Every year I’m asked how old I think the earth is. My typical answer is “I don’t know,” but there’s a caveat. How old do you think Adam was when God created him? Of course, he was one day old, but I seriously doubt that he was an infant or a toddler. How old did he look? If you saw Adam on the day that he was created how old would you guess him to be? In my mind I see him as a twenty- or thirty-year-old man.
God created the universe that displayed age on day one. The Bible speaks of full-grown animals and birds and sea creatures that certainly didn’t look a day old when they were created. Genesis speaks of God creating fruit trees bearing fruit. A full-grown earth could have been created already containing the vast petroleum reserves that appear to be millions of years old. A loving Creator would have planned for everything we might need. This is much easier to believe than something coming from nothing and slowly, randomly changing over endless ages to become what we have today.

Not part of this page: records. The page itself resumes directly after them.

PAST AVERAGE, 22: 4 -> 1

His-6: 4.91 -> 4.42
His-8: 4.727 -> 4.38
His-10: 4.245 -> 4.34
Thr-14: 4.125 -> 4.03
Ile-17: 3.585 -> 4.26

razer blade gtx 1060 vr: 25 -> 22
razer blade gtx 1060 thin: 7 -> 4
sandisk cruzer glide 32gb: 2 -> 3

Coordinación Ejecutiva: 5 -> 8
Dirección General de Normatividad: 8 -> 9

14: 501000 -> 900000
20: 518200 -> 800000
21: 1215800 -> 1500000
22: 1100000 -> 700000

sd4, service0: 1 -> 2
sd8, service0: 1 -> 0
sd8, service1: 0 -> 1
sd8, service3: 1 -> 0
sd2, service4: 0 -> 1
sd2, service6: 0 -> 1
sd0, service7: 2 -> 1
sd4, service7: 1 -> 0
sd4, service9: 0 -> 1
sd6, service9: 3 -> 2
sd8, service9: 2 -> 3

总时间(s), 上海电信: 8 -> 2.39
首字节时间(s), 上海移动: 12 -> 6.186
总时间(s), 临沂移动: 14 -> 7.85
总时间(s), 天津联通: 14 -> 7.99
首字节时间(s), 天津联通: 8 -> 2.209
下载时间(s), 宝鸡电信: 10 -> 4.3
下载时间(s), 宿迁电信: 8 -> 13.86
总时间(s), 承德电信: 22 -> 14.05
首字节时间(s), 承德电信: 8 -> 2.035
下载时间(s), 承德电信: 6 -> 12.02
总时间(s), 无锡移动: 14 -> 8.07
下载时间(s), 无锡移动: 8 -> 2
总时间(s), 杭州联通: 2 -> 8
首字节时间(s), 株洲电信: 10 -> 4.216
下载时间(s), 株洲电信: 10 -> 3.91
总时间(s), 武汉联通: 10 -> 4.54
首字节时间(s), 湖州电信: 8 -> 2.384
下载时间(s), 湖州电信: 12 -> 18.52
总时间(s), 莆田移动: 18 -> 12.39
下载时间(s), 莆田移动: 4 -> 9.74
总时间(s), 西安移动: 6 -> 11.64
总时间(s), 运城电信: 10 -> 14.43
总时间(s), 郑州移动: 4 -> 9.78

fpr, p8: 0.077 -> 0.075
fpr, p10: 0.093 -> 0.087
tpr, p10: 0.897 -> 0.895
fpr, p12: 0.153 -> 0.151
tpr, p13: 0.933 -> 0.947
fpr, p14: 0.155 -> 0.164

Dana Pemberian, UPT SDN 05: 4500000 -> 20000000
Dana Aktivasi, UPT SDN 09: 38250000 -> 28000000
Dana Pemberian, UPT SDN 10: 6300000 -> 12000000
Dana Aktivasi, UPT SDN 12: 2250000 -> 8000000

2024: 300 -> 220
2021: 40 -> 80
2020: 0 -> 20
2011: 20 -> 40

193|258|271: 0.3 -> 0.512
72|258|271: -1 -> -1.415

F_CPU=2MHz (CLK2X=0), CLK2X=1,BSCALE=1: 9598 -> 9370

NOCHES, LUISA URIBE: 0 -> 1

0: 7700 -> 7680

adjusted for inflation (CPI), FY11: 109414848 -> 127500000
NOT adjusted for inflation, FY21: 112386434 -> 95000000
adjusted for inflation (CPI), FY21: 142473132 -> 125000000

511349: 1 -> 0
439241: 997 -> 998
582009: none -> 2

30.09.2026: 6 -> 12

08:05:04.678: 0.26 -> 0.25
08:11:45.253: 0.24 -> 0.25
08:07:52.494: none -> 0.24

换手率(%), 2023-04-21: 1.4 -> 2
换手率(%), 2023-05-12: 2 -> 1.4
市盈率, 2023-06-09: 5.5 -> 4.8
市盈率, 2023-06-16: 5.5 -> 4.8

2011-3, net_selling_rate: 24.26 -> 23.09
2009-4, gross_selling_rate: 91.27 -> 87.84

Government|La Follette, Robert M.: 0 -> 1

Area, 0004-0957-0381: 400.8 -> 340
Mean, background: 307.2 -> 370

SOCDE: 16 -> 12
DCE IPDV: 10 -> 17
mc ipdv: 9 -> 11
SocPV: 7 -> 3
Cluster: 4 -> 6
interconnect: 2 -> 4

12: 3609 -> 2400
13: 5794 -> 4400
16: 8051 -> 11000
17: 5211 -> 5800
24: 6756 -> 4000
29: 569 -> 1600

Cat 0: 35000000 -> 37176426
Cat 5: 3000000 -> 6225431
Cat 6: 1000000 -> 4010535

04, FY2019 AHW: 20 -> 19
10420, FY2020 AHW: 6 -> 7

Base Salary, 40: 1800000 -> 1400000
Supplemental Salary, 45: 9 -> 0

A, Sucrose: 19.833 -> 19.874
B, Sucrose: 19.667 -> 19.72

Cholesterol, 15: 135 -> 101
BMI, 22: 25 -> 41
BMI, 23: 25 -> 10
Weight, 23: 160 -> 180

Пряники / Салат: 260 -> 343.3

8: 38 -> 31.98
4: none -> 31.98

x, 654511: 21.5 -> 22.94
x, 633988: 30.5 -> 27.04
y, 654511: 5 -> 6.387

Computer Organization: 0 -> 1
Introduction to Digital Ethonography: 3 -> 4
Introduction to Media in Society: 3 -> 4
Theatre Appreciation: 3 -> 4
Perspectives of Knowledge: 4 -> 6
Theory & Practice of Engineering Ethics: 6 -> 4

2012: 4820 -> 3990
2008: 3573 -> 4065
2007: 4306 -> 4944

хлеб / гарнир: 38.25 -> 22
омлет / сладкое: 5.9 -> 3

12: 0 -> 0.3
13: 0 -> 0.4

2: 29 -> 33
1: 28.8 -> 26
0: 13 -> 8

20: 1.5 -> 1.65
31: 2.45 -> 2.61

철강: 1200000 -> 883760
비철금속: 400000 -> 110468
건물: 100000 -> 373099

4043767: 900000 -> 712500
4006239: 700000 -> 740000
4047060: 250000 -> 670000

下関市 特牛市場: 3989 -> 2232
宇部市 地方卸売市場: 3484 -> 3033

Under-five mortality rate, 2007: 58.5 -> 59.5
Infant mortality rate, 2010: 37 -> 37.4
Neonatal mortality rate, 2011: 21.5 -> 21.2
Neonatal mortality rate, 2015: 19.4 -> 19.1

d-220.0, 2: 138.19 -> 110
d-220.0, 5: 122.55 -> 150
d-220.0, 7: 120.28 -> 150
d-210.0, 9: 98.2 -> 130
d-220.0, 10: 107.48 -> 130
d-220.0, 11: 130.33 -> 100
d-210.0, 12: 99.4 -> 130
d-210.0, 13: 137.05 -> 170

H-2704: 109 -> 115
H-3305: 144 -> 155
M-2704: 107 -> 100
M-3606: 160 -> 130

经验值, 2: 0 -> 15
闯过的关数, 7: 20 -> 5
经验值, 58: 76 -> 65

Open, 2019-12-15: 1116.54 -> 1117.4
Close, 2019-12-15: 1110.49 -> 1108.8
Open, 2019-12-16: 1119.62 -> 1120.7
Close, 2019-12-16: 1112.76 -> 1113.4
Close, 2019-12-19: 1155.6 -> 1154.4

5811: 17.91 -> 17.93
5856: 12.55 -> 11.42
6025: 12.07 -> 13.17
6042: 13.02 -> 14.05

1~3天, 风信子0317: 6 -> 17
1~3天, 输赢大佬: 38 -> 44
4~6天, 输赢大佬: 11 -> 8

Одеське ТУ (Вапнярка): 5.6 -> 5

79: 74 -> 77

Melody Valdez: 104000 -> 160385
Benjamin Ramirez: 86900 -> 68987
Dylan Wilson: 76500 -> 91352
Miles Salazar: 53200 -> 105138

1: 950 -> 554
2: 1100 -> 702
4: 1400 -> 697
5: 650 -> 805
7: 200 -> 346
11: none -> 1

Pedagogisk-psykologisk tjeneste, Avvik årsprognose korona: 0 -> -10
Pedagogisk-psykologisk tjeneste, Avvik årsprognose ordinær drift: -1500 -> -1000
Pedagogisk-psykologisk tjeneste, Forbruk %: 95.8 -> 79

From the theologian James Ussher’s calculation that creation happened in 4004 B.C. to the evolutionist’s claim that the earth is over 4 billion years old, there’s the realization that both could be right, although it’s more likely that both are wrong. The Bible doesn’t tell us the age of the earth. It tells us of a God who in His wisdom and love created the heavens and the earth and placed us here as intelligent, rational beings capable of seeing, hearing, and talking and most importantly able to have a relationship with our Creator.